When I discovered this, I was astonished. I mean, literally, jaw-droppingly astonished. Being a well brought up young girl, I couldn’t say, “Are you kidding? You are old! Have you seen my boyfriend? How could you have thought I was dating you?” It is likely that the expression on my face said all these things for me, and the guy had a complete emotional meltdown, for which he apologized some years later when I encountered him in a post office.
Now, thinking as I have been about physics and faith, it seems to me possible that this guy, being a physicist, had such an entirely different relationship with reality that the misunderstanding was practically inevitable.
I don’t remember his name, but he is probably still alive. He seemed extremely old to me, but he was probably 30. If I ever encountered him again, I would apologize.
You are never boring in this blog; trust me. For me, the physics talk is more interesting than the stuff about how to knit the heel of a sock — since I don’t knit — but you are never boring. Ever.
@ozarque – Heels of socks. Now that’s another thing with slippery reality.

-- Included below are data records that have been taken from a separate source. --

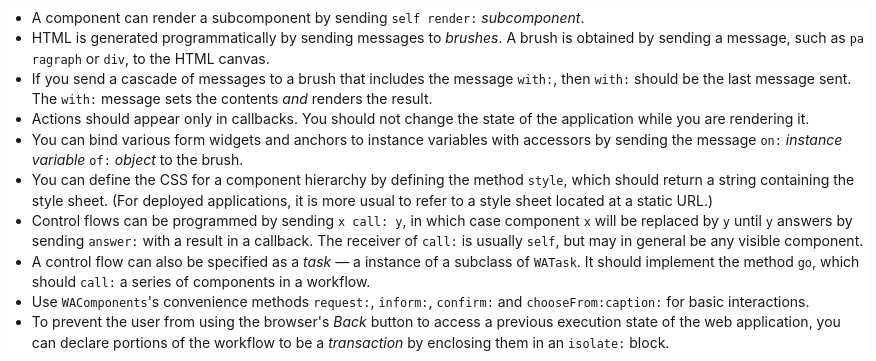- A component can render a subcomponent by sending `self render:` _subcomponent_.
- HTML is generated programmatically by sending messages to _brushes_. A brush is obtained by sending a message, such as `paragraph` or `div`, to the HTML canvas.
- If you send a cascade of messages to a brush that includes the message `with:`, then `with:` should be the last message sent. The `with:` message sets the contents _and_ renders the result.
- Actions should appear only in callbacks. You should not change the state of the application while you are rendering it.
- You can bind various form widgets and anchors to instance variables with accessors by sending the message `on:` _instance variable_ `of:` _object_ to the brush.
- You can define the CSS for a component hierarchy by defining the method `style`, which should return a string containing the style sheet. \(For deployed applications, it is more usual to refer to a style sheet located at a static URL.\)
- Control flows can be programmed by sending `x call: y`, in which case component `x` will be replaced by `y` until `y` answers by sending `answer:` with a result in a callback. The receiver of `call:` is usually `self`, but may in general be any visible component.
- A control flow can also be specified as a _task_ — a instance of a subclass of `WATask`. It should implement the method `go`, which should `call:` a series of components in a workflow.
- Use `WAComponents`'s convenience methods `request:`, `inform:`, `confirm:` and `chooseFrom:caption:` for basic interactions.
- To prevent the user from using the browser's _Back_ button to access a previous execution state of the web application, you can declare portions of the workflow to be a _transaction_ by enclosing them in an `isolate:` block.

I’m bored. I’m leaving now.
Just kidding. I read the whole thing. My head hurts.
I wasn’t bored, either.
Being bored and interest seem to be very personal things that say more about the people feeling them than the person they’re listening to/reading.
I find physics far more interesting than cooking, for example.
But I’m currently trying to ascertain the best way of turning the heel of a sock, so it’s very individual.
finshed the whole thing, always do. you seldom bore me, you are one smart lady. My dad is a physicist, I am not.
@lostarts – Now, cooking, that’s something with a lot of physics in it. But, as #2 son says, you can do it without the physics if you want to.
It’s awesome that you are drawing parallels between physics and relationships.